College is worth it if you have these six experiences
Brandon Busteed Executive director, Gallup Education April 17, 2015
A college degree is something Americans have always valued. Even Americans without a college degree believe that education beyond high school is important. But recent Gallup research indicates that 25% of all college graduates in the US fail to thrive in their overall careers and lives. Gallup has found six elements of emotional support and experiential learning in college that are correlated with long-term career and life success, and one-quarter of college graduates—who otherwise met the academic standards to get a diploma—missed out on all six of these critical elements. These graduates’ outcomes—compared with those who hit all six—are so drastically worse off that it calls into question the value of their collegiate experience.
The Gallup-Purdue Index—a massive study of 30,000 college graduates in the US—measured the degree to which graduates were engaged in their work and thriving in their purpose, social, financial, community, and physical well-being. These measures of workplace engagement and well-being are important because they are predictive of critical outcomes such as worker productivity, absenteeism, and healthcare cost burden, among many others. Beyond simply measuring graduates’ earnings—an important but very narrow measure of success—Gallup looked at the whole picture. Using these broader and arguably more important outcome measures, Gallup has found that simply getting a degree is not enough.
A degree has always been a marker of accomplishment—something that conveys value to the degree holder, employers, and society. Through the lens of Gallup’s research, it’s still true that a college degree is worth its weight in gold, but only for those graduates (and their alma maters) who made the most of their higher education experience as students. Graduates who strongly agree they had the following six experiences in college—which Gallup refers to as the “Big Six”—perform markedly better on every measure of long-term success compared with graduates who missed the mark on these experiences:
1. a professor who made them excited about learning 2. professors who cared about them as a person 3. a mentor who encouraged them to pursue their goals and dreams 4. worked on a long-term project 5. had a job or internship where they applied what they were learning 6. were extremely involved in extra-curricular activities
Graduates who hit the mark on experiencing the “Big Six” are significantly more likely than those who didn’t to strongly agree college prepared them for life outside of college, to be considered “thriving” in all five elements of well-being and to be engaged at work. And the percentage of those who finished their degree in four years or less is significantly higher among those who experienced the “Big Six” than among those who did not, 75% vs. 61% respectively. Keep in mind, these are all college graduates here. The differences in their outcomes, though, is astounding.
Is a college degree worth it? The good news is that for most college graduates the answer is: “yes.” But only if they made the most of it. For those who didn’t—which is a whopping 25% of all graduates—it’s a very different answer. This finding doesn’t in any way devalue higher education. But it does force us all to get serious about how we maximize the opportunity of higher education.
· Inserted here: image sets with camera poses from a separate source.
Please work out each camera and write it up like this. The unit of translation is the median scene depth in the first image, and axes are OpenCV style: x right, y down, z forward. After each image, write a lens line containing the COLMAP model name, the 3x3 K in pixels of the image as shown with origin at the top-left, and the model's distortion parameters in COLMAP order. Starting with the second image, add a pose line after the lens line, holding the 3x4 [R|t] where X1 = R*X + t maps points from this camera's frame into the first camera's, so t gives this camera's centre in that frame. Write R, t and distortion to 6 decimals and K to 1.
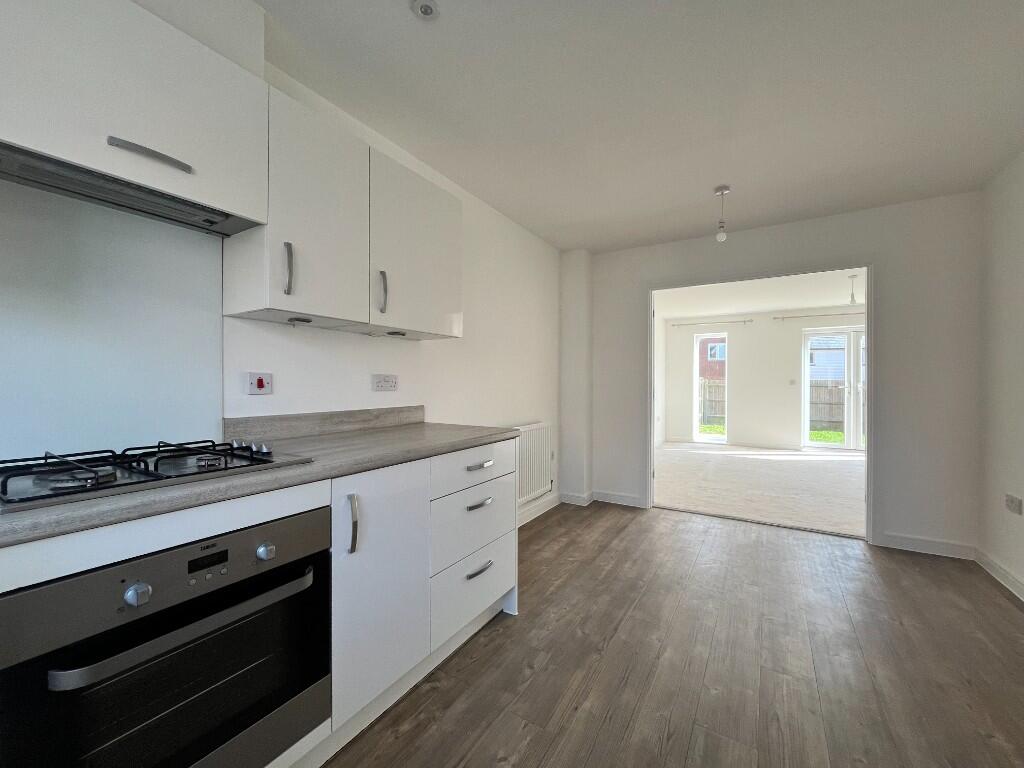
lens RADIAL K [[415.9, 0, 512.0], [0, 415.9, 384.0], [0, 0, 1]] dist [-0.000605, -0.000248]
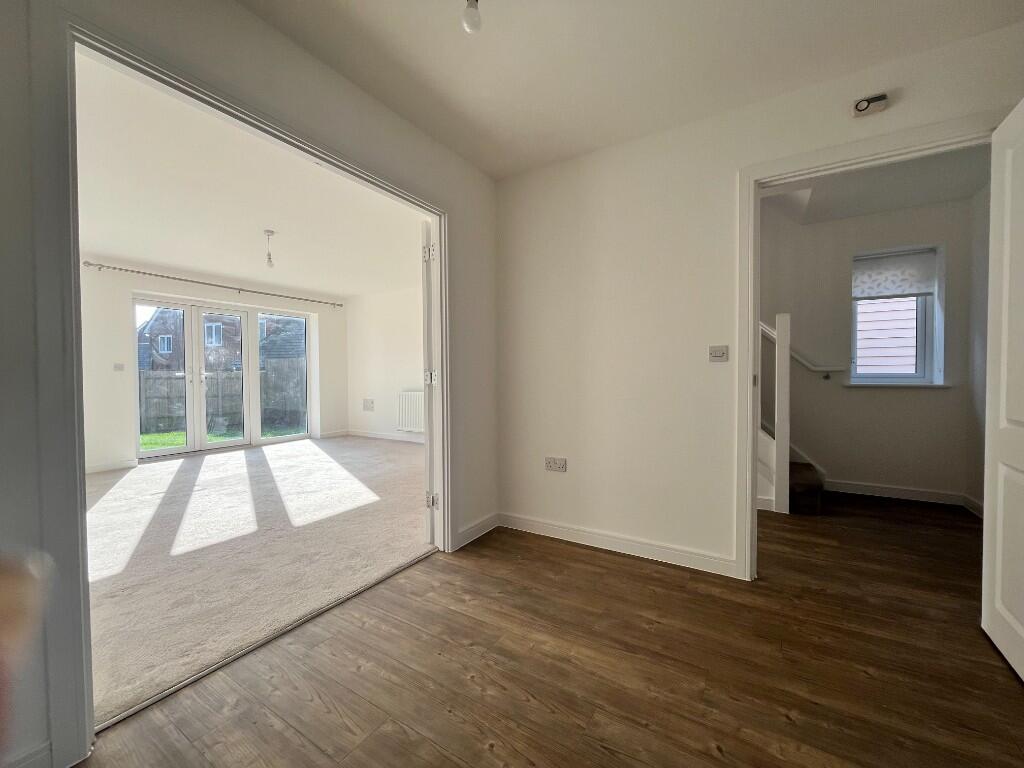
lens RADIAL K [[415.9, 0, 512.0], [0, 415.9, 384.0], [0, 0, 1]] dist [-0.000605, -0.000248]
pose [[0.001979, -0.024343, 0.999702, 0.036456], [0.006552, 0.999683, 0.024329, 0.027734], [-0.999977, 0.006502, 0.002138, 0.908177]]
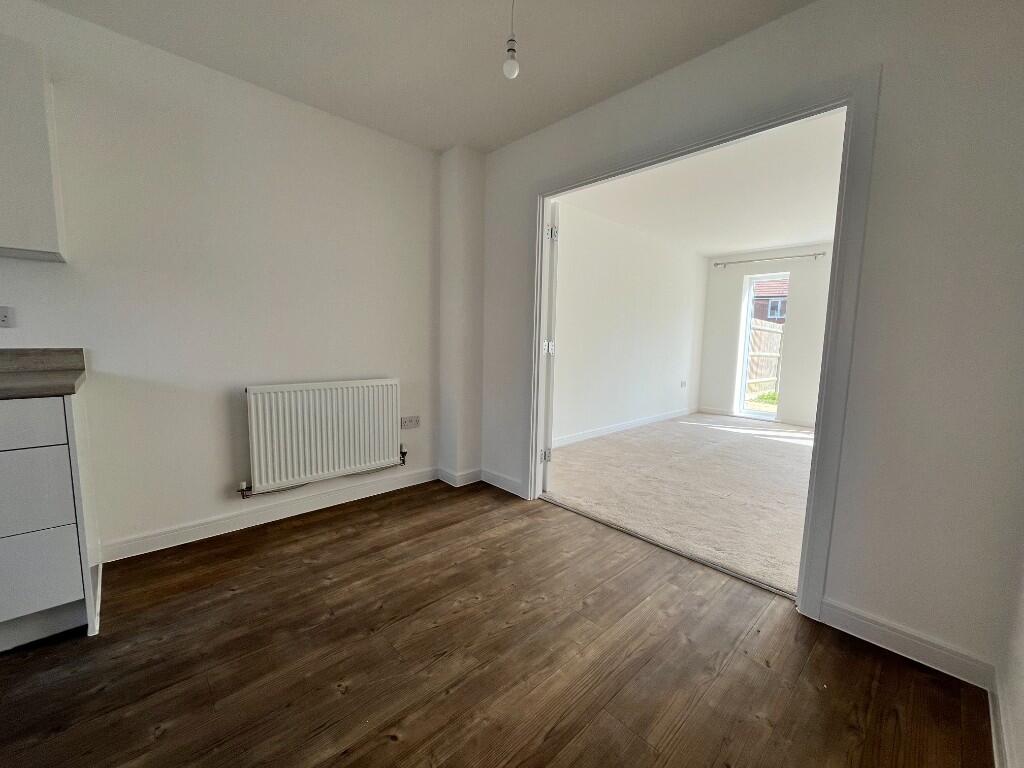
lens RADIAL K [[415.9, 0, 512.0], [0, 415.9, 384.0], [0, 0, 1]] dist [-0.000605, -0.000248]
pose [[0.964758, 0.047654, -0.258788, 0.637823], [-0.020495, 0.994085, 0.106651, 0.014818], [0.262340, -0.097589, 0.960028, 0.382899]]
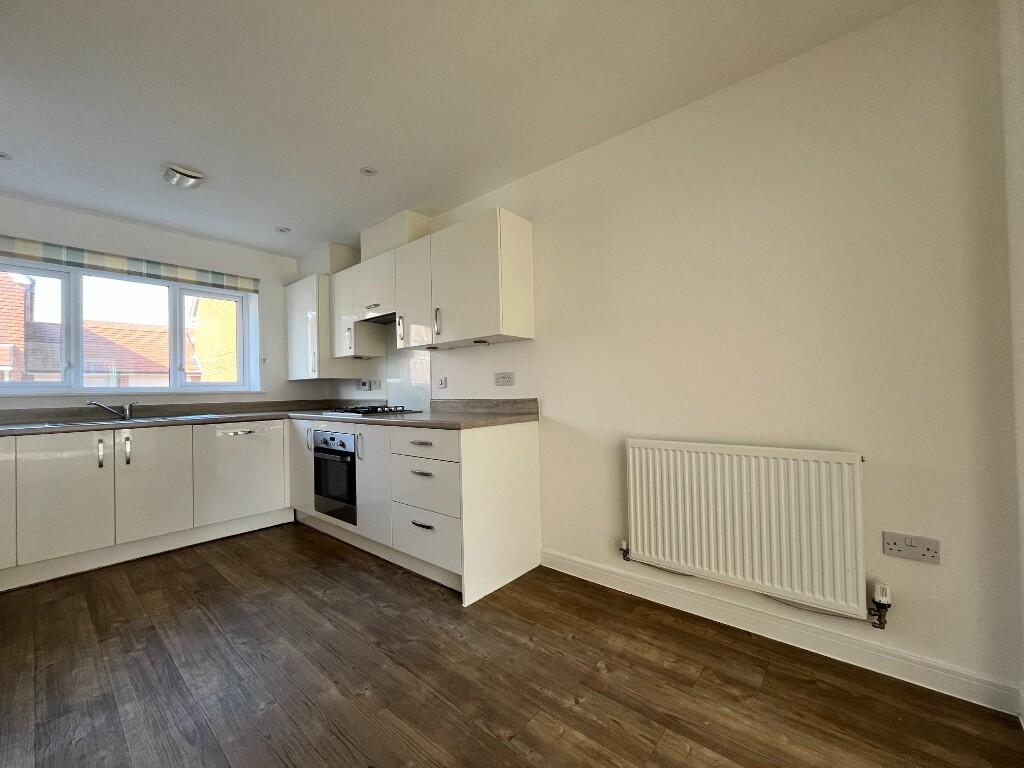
lens RADIAL K [[415.9, 0, 512.0], [0, 415.9, 384.0], [0, 0, 1]] dist [-0.000605, -0.000248]
pose [[-0.159004, -0.013477, -0.987186, 0.709883], [0.019688, 0.999665, -0.016818, 0.025189], [0.987082, -0.022110, -0.158686, 0.919356]]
It starts with changing what we believe. If we believe a college degree is an automatic ticket to a better career and life, we fail. Students, parents, higher education staff and faculty, and employers need to work hard to ensure we are collectively making the most of it. If we believe the only measure of success is salary, we fail. There is so much more value to college than what we are systematically measuring now. We ought to pay careful attention to these less traditional measures and the things that correlate with them.
If we are concerned about graduates’ feelings of preparedness for the real world, their engagement in their work, their overall well-being and their on-time graduation rates, then we ought to redesign what the requirements of graduation entail. If it’s merely course credits and exams—without any of the crucial emotional support and experiential learning—we fail. The good news is we have an idea of what the winning formula looks like. Now we need to help parents and students understand how to make the most of college, and redesign accreditation and higher education values, models, and reward systems accordingly.